Um novo papel para um primo antigo do anestésico
A esketamina é intimamente relacionada à cetamina, um anestésico usado há muito tempo que, em baixas doses, pode elevar rapidamente o humor em pessoas com depressão de difícil tratamento. Ao contrário dos antidepressivos tradicionais em comprimidos, que muitas vezes demoram semanas para fazer efeito, a esketamina pode agir em horas e pode causar menos efeitos colaterais no sistema nervoso do que a cetamina. Os pesquisadores partiram de um ensaio clínico anterior que mostrou que uma única dose baixa de esketamina administrada durante a cirurgia de câncer de mama reduziu sintomas depressivos no curto prazo. Nesta análise de acompanhamento, eles queriam ver o que acontecia no cérebro e se exames cerebrais poderiam ajudar a prever quem se beneficiaria mais.

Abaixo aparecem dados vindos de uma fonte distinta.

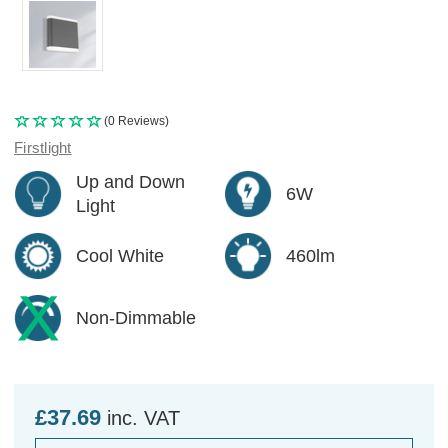
(0 Reviews)
Firstlight
Up and Down
6W
Light
Cool White
460lm
Non-Dimmable
£37.69
inc. VAT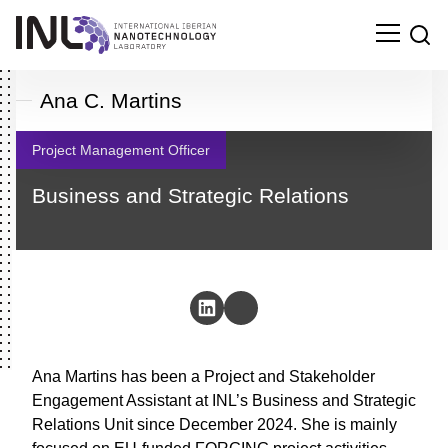
Ana C. Martins
Project Management Officer
Business and Strategic Relations
Ana Martins has been a Project and Stakeholder
Engagement Assistant at INL’s Business and
Search
Strategic Relations Unit since December 2024. She
for: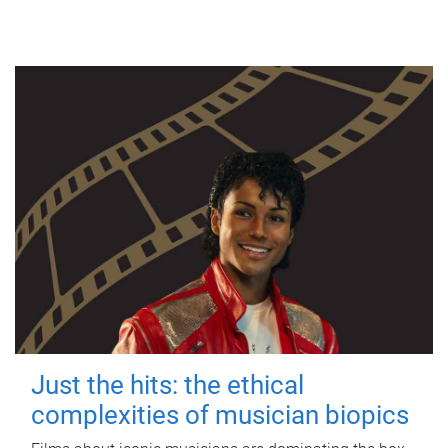
Just the hits: the ethical
complexities of musician biopics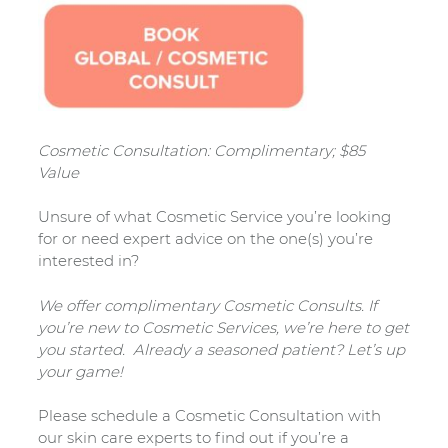
Cosmetic Consultation: Complimentary; $85
Value
Unsure of what Cosmetic Service you’re looking
for or need expert advice on the one(s) you’re
interested in?
We offer complimentary Cosmetic Consults. If
you’re new to Cosmetic Services, we’re here to get
you started. Already a seasoned patient? Let’s up
your game!
Please schedule a Cosmetic Consultation with
our skin care experts to find out if you’re a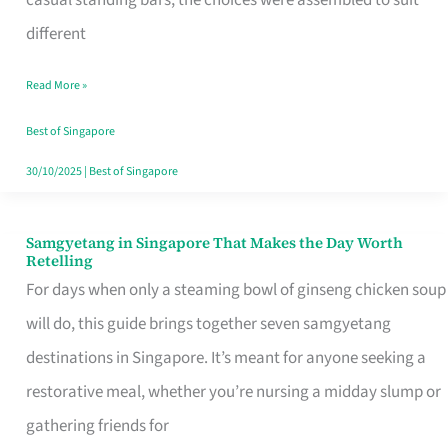
casual standing bars, the choices were assembled to suit
Singapore
different
Read More »
Best of Singapore
30/10/2025
|
Best of Singapore
Samgyetang in Singapore That Makes the Day Worth
Samgyetang
Retelling
in
For days when only a steaming bowl of ginseng chicken soup
Singapore
will do, this guide brings together seven samgyetang
That
destinations in Singapore. It’s meant for anyone seeking a
Makes
restorative meal, whether you’re nursing a midday slump or
the
gathering friends for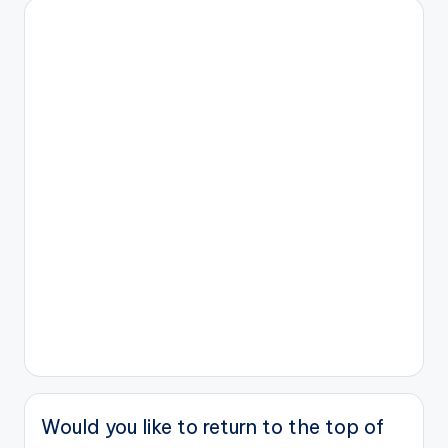
Would you like to return to the top of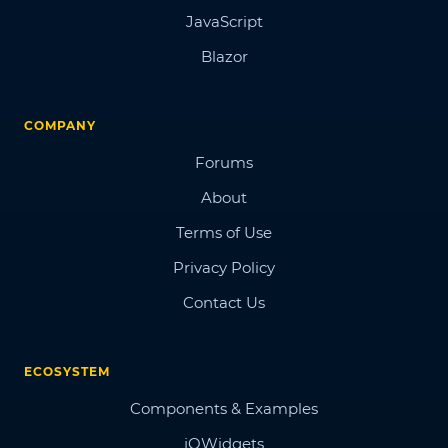
JavaScript
Blazor
COMPANY
Forums
About
Terms of Use
Privacy Policy
Contact Us
ECOSYSTEM
Components & Examples
jQWidgets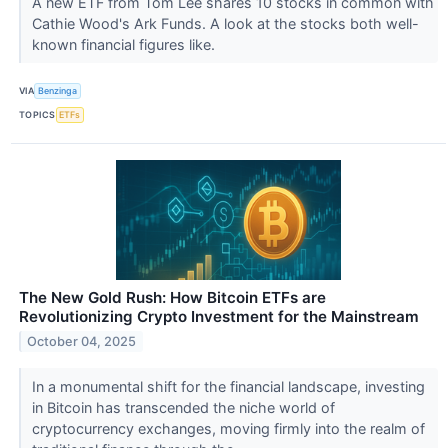
A new ETF from Tom Lee shares 10 stocks in common with
Cathie Wood's Ark Funds. A look at the stocks both well-
known financial figures like.
VIA
Benzinga
TOPICS
ETFs
The New Gold Rush: How Bitcoin ETFs are
Revolutionizing Crypto Investment for the Mainstream
October 04, 2025
In a monumental shift for the financial landscape, investing
in Bitcoin has transcended the niche world of
cryptocurrency exchanges, moving firmly into the realm of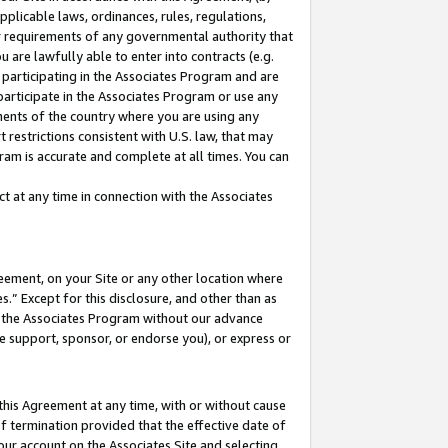
pplicable laws, ordinances, rules, regulations,
her requirements of any governmental authority that
u are lawfully able to enter into contracts (e.g.
 participating in the Associates Program and are
 participate in the Associates Program or use any
nments of the country where you are using any
 restrictions consistent with U.S. law, that may
ram is accurate and complete at all times. You can
 at any time in connection with the Associates
eement, on your Site or any other location where
” Except for this disclosure, and other than as
in the Associates Program without our advance
we support, sponsor, or endorse you), or express or
this Agreement at any time, with or without cause
of termination provided that the effective date of
our account on the Associates Site and selecting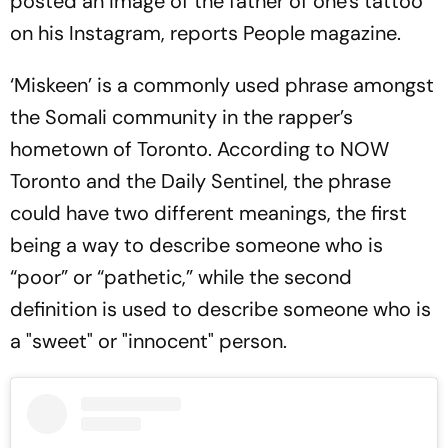
posted an image of the father of one's tattoo
on his Instagram, reports People magazine.
‘Miskeen’ is a commonly used phrase amongst
the Somali community in the rapper’s
hometown of Toronto. According to NOW
Toronto and the Daily Sentinel, the phrase
could have two different meanings, the first
being a way to describe someone who is
“poor” or “pathetic,” while the second
definition is used to describe someone who is
a "sweet" or "innocent" person.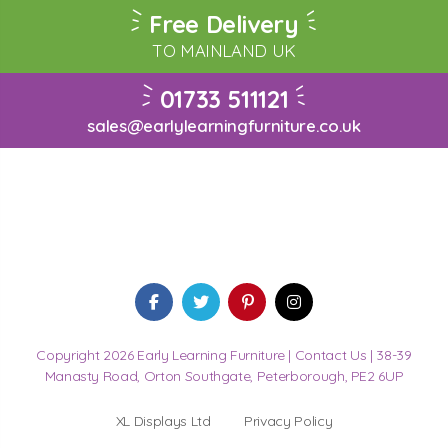
Free Delivery
TO MAINLAND UK
01733 511121
sales@earlylearningfurniture.co.uk
Copyright 2026 Early Learning Furniture |
Contact Us
| 38-39
Manasty Road, Orton Southgate, Peterborough, PE2 6UP
XL Displays Ltd
Privacy Policy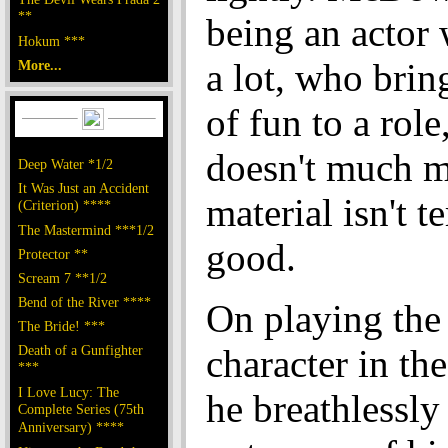
**
being an actor
Hokum ***
a lot, who brin
More...
of fun to a rol
doesn't much m
Deep Water *1/2
It Was Just an Accident
material isn't te
(Criterion) ****
The Mastermind ***1/2
good.
Protector **
Scream 7 **1/2
Bend of the River ****
On playing the 
The Bride! ***
Death of a Gunfighter
character in th
***
I Love Lucy: The
he breathlessly
Complete Series (75th
Anniversary) ****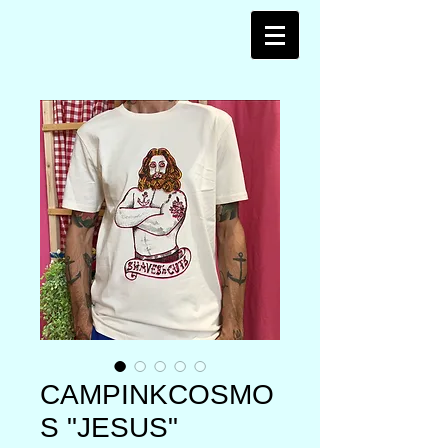
CAMPINKCOSMO
S "JESUS"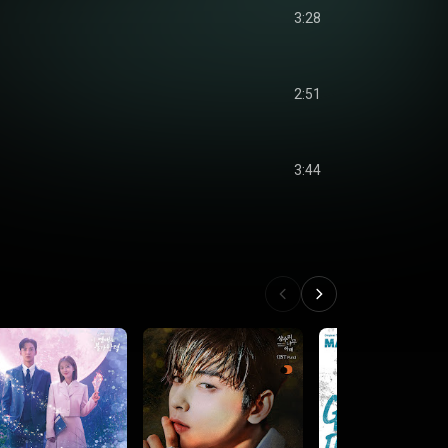
3:28
2:51
3:44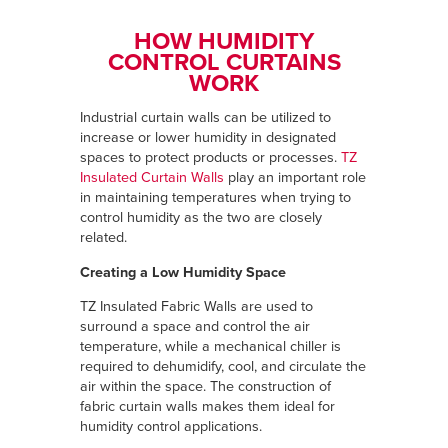
HOW HUMIDITY
CONTROL CURTAINS
WORK
Industrial curtain walls can be utilized to
increase or lower humidity in designated
spaces to protect products or processes.
TZ
Insulated Curtain Walls
play an important role
in maintaining temperatures when trying to
control humidity as the two are closely
related.
Creating a Low Humidity Space
TZ Insulated Fabric Walls are used to
surround a space and control the air
temperature, while a mechanical chiller is
required to dehumidify, cool, and circulate the
air within the space. The construction of
fabric curtain walls makes them ideal for
humidity control applications.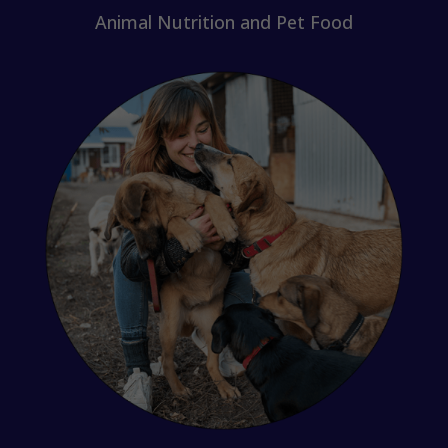
Animal Nutrition and Pet Food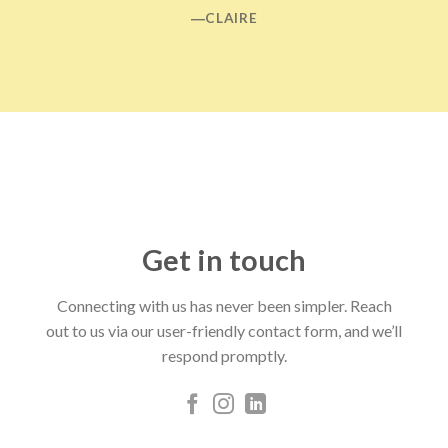
―CLAIRE
Get in touch
Connecting with us has never been simpler. Reach
out to us via our user-friendly contact form, and we’ll
respond promptly.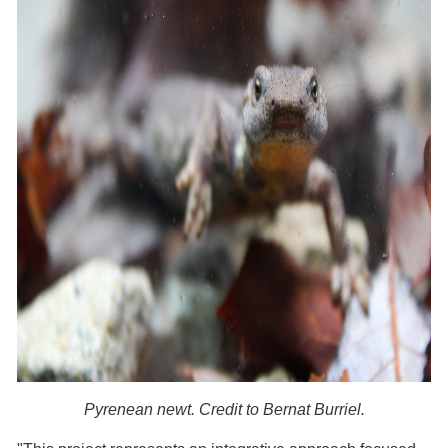
Pyrenean newt. Credit to Bernat Burriel.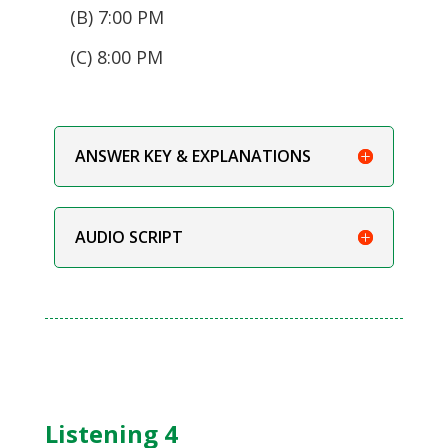
(B) 7:00 PM
(C) 8:00 PM
ANSWER KEY & EXPLANATIONS
AUDIO SCRIPT
Listening 4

Espiando o cérebro em repouso
Para isso, a equipe recrutou mulheres com câncer de mama que apresentavam ao menos sintomas depressivos leves antes da cirurgia. Durante a anestesia, elas foram randomizadas para receber uma dose baixa de esketamina ou um placebo salino, sem que pacientes ou equipe soubessem qual era qual. Todas as participantes fizeram um tipo especial de exame cerebral, a fMRI em estado de repouso, no dia anterior à cirurgia e novamente no primeiro dia após o procedimento. Esses exames medem como diferentes regiões cerebrais “conversam” entre si enquanto a pessoa está deitada em silêncio. Usando ferramentas emprestadas da ciência das redes, os pesquisadores trataram cada região cerebral como um nó e as conexões entre elas como ligações, construindo um mapa da rede de comunicação do cérebro.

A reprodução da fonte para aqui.